Demokrasinin en üst aşaması: Koalisyon

ŞERİAT, yolsuzluk, cemaat kayırması ve avanta cephesinin gözdesi olan Başbakan R.T. Erdoğan 19 Ocak 2006 günü Ankara Sanayi Odası’nın ödül töreninde yaptığı çok veciz bir konuşmada demokrasi anlayışını bir kez daha iki hamlede açıklamıştır.

İHANET İÇİNDEKİLERE FIRSAT VERMEYİZ

Birinci hamle:

" Kimse erken seçim beklentisi içinde olmasın. Biz ülkemize ihanet hesapları içinde olanlara fırsat vermeyiz."
(Milliyet, 20.1.2006)

Erken seçim beklentisi içinde olmak bireylerin ve partilerin en demokratik hakkıdır. Böyle bir demokratik hakkı kullanmak istemenin vatana ihanetle ne gibi bir ilişkisi olabilir? Erken seçim istemenin ülkeye ihanetle hiçbir ilişkisi yoktur. Ama erken seçim beklentisi içinde olmayı ülkeye ihanet olarak tanımlamak tam anlamıyla demokrasiye ihanettir, tipik bir despotik tavırdır.

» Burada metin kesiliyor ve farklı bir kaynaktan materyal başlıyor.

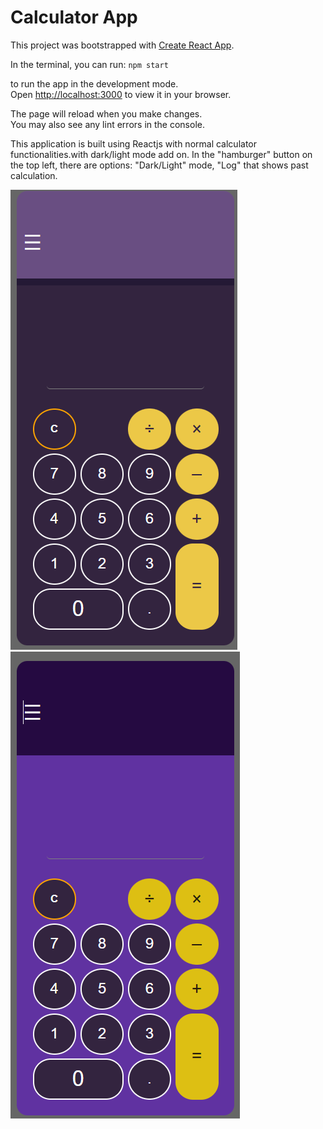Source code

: # Calculator App

This project was bootstrapped with [Create React App](https://github.com/facebook/create-react-app).

In the terminal, you can run:
`npm start`

to run the app in the development mode.\
Open [http://localhost:3000](http://localhost:3000) to view it in your browser.

The page will reload when you make changes.\
You may also see any lint errors in the console.

This application is built using Reactjs with normal calculator functionalities.with dark/light mode add on.
In the "hamburger" button on the top left, there are options: "Dark/Light" mode, "Log" that shows past calculation.

![Alt text](img/dark.png?raw=true "darkmode")
![Alt text](img/light.png?raw=true "lightmode")
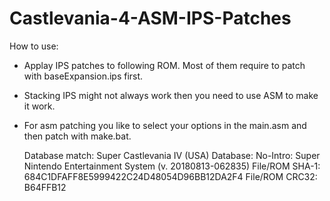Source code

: # Castlevania-4-ASM-IPS-Patches

How to use:
- Applay IPS patches to following ROM. Most of them require to patch with baseExpansion.ips first. 
- Stacking IPS might not always work then you need to use ASM to make it work. 
- For asm patching you like to select your options in the main.asm and then patch with make.bat.

    Database match: Super Castlevania IV (USA)
    Database: No-Intro: Super Nintendo Entertainment System (v. 20180813-062835)
    File/ROM SHA-1: 684C1DFAFF8E5999422C24D48054D96BB12DA2F4
    File/ROM CRC32: B64FFB12
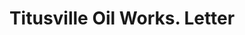 ---
doi: 10.7916/D8QZ3P4D
date_other: '1916'
date_other_textual: '1916'
form: correspondence
genre:
- Letters (correspondence)
name:
- Titusville Oil Works
object_in_context_url: https://biggert.cul.columbia.edu/items/view/ave_biggert_01514
subject_hierarchical_geographic:
- Titusville, Pennsylvania, United States
subject_name:
- Titusville Oil Works
title: Titusville Oil Works. Letter
sort_title: Titusville Oil Works. Letter
call_number: ave_biggert_01514
coordinates:
- 41.63333333333333,-79.66666666666667
pid: ave_biggert_01514
identifiers: ave_biggert_01514
thumbnail: https://derivativo-3.library.columbia.edu/iiif/2/ldpd:343998/full/!256,256/0/native.jpg
permalink: "/items/ave_biggert_01514/"
layout: iiif-image-page
---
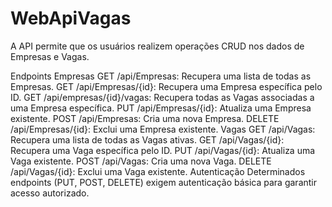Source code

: # WebApiVagas
A API permite que os usuários realizem operações CRUD nos dados de Empresas e Vagas.

Endpoints
Empresas
GET /api/Empresas: Recupera uma lista de todas as Empresas.
GET /api/Empresas/{id}: Recupera uma Empresa específica pelo ID.
GET /api/empresas/{id}/vagas: Recupera todas as Vagas associadas a uma Empresa específica.
PUT /api/Empresas/{id}: Atualiza uma Empresa existente.
POST /api/Empresas: Cria uma nova Empresa.
DELETE /api/Empresas/{id}: Exclui uma Empresa existente.
Vagas
GET /api/Vagas: Recupera uma lista de todas as Vagas ativas.
GET /api/Vagas/{id}: Recupera uma Vaga específica pelo ID.
PUT /api/Vagas/{id}: Atualiza uma Vaga existente.
POST /api/Vagas: Cria uma nova Vaga.
DELETE /api/Vagas/{id}: Exclui uma Vaga existente.
Autenticação
Determinados endpoints (PUT, POST, DELETE) exigem autenticação básica para garantir acesso autorizado.
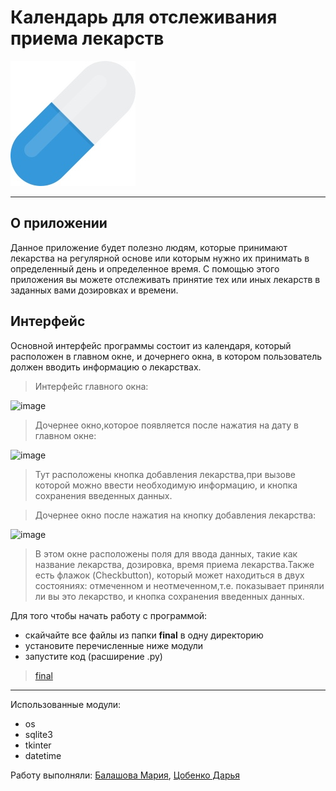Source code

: # Календарь для отслеживания приема лекарств
![](pill.png)

***
## О приложении ##

Данное приложение будет полезно людям, которые принимают лекарства на регулярной основе или которым нужно их принимать в определенный день и определенное время. С помощью этого приложения вы можете отслеживать принятие тех или иных лекарств в заданных вами дозировках и времени.

## Интерфейс ##

Основной интерфейс программы состоит из календаря, который расположен в главном окне, и дочернего окна, в котором пользователь должен вводить информацию о лекарствах.

>Интерфейс главного окна:

![image](https://user-images.githubusercontent.com/99802613/170976209-ea028787-679b-410e-84be-48a74b436d60.png)

>Дочернее окно,которое появляется после нажатия на дату в главном окне:

![image](https://user-images.githubusercontent.com/99802613/170976487-689a987f-3527-482f-b6fa-73cf13da836d.png)
>Тут расположены кнопка добавления лекарства,при вызове которой можно ввести необходимую информацию, и кнопка сохранения введенных данных.

>Дочернее окно после нажатия на кнопку добавления лекарства:

![image](https://user-images.githubusercontent.com/99802613/170976548-de1e9a6d-4e1c-4d5f-a70a-2c9661d2d115.png)

>В этом окне расположены поля для ввода данных, такие как название лекарства, дозировка, время приема лекарства.Также есть флажок (Checkbutton), который может находиться в двух состояниях: отмеченном и неотмеченном,т.е. показывает приняли ли вы это лекарство, и кнопка сохранения введенных данных.

Для того чтобы начать работу с программой:
* скайчайте все файлы из папки **final** в одну директорию
* установите перечисленные ниже модули
* запустите код (расширение .py)
>[final](https://github.com/BalashovaMaria/calendar/tree/main/final)
***
Использованные модули:
* os
* sqlite3
* tkinter
* datetime

Работу выполняли: [Балашова Мария](https://github.com/BalashovaMaria), [Цобенко Дарья](https://github.com/dariatsobenko)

İKİNCİ HAMLE GÖZ KAMAŞTIRICI

Çok partili dönemden (1950) bu yana, 59 yılda 59 hükümetin değiştiğini hatırlatan ve güven ve istikrarın temelinde tek parti iktidarı bulunduğunu vurgulayan Erdoğan’ın ikinci hamlesi birincisinden de göz kamaştırıcı:

"Türkiye maalesef koalisyon kültürüne hazır bir ülke değil. Koalisyon kültürünü hazmedememiştir. Ülkedeki bir koalisyon dönemlerine, bir de tek partili iktidarlara bakın. Koalisyon dönemlerinde Türkiye kazandıklarını kaybedip geri gitmiştir."

Yetenekli bir savcı Başbakan’ın bu cümlesini hiç sıkıntıya düşmeden TCK’nın 301. maddesine sokabilir! "Türkiye’nin koalisyon kültürünü hazmedememesi ne demek? Türklüğe hakaret değil mi?" diye sorabilir. Başbakan böyle bir soruya layıktır!

Öte yandan, Başbakan yüzmenin havada ve karada değil denizde ya da suda öğrenildiğini bilmiyor galiba. Koalisyonla yönetilmeden koalisyon kültürünü nasıl özümseyecek bu ülke?

KUŞTAN KORKAN DARI EKMEZ

Koalisyon, o pek sevilip sık sık tekrarlanan milli iradenin tecellisi değil midir? Siz yüzde 25 oyla TBMM’de yüzde 65’lik bir çoğunluk sağlayıp tiranik bir saltanat kuracaksınız, yüzde altmış dolaylarında oy alan üç partinin kuracağı koalisyon hükümeti muteber olmayacak!

Gerekçe: Nazenin istikrar kaygısı! Kuştan korkan tarlaya darı ekmez, istikrarsızlıktan korkan demokratik seçim, demokratik yönetim istemez. Bu kadar basit!

Bilmeyenlere haber vereyim: İtalya, politik istikrarsızlıklara karşın kalkınmayı becermiştir!

İSTİKRAR DEMOKRASİ ÖLÇÜSÜ OLURSA...

Seçimler yaklaştıkça ve AKP iktidardan uzaklaştıkça başta Avrupa Birliği şövalyeleri ile yurtiçinin AB silahşörleri olmak üzere birtakım zevatın koalisyonu kötülediklerine tanık olacağız. Şunu kesinlikle söyleyeyim demokrasinin istikrar sağlamak gibi bir amacı yoktur. Demokrasi ilkin halkın oyunu yansıtır, sonra kurum ve kuruluşlarının demokratik ilkeler içinde ve doğrultusunda uygulanmasına dikkat eder.

Ülkenin güvenliği söz konusu olduğu zaman "demokrasi de demokrasi" diye tepinenler, demokratik düşüncenin gerçek yansıması olan koalisyona karşı çıkıyorlar. İstikrar demokrasinin ölçüsü olduğu zaman her türlü despotik rejim meşruiyet kazanır.